OBJECTIF DE L'EXERCICE:
Renvoyez toutes les lignes où figure le mot entier « full », sans les modifier.

DONNÉES FOURNIES:
***
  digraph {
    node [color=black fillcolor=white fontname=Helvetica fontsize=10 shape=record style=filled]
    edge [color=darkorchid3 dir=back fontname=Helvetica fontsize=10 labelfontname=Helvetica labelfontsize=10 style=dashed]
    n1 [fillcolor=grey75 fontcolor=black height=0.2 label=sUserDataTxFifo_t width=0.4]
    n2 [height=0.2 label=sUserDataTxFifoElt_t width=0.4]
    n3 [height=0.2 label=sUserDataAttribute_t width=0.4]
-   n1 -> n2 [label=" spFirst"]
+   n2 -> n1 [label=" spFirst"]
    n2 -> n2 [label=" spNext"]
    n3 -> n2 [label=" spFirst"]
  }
***
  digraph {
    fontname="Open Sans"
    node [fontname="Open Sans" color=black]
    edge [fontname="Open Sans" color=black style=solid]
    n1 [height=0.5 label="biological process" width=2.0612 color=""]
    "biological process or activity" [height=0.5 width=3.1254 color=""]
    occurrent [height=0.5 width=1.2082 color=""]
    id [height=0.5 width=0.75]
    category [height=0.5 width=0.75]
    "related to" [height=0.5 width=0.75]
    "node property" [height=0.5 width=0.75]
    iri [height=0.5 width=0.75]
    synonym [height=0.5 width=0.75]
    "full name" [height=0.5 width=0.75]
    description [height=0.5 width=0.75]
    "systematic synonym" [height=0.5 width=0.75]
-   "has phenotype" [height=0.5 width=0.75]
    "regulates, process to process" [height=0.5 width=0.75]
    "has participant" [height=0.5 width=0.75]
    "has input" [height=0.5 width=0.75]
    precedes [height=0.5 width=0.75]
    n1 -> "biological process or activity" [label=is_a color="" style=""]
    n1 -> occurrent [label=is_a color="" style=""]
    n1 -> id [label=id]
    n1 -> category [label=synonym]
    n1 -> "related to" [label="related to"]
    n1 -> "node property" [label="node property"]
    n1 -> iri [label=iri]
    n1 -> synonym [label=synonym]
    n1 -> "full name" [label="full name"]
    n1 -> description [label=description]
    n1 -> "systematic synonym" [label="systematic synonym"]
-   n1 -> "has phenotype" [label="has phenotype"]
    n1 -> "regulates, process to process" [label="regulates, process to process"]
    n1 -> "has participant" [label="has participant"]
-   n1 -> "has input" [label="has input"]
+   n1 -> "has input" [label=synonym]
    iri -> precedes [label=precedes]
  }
***
RÉPONSE ATTENDUE:
    "full name" [height=0.5 width=0.75]
    n1 -> "full name" [label="full name"]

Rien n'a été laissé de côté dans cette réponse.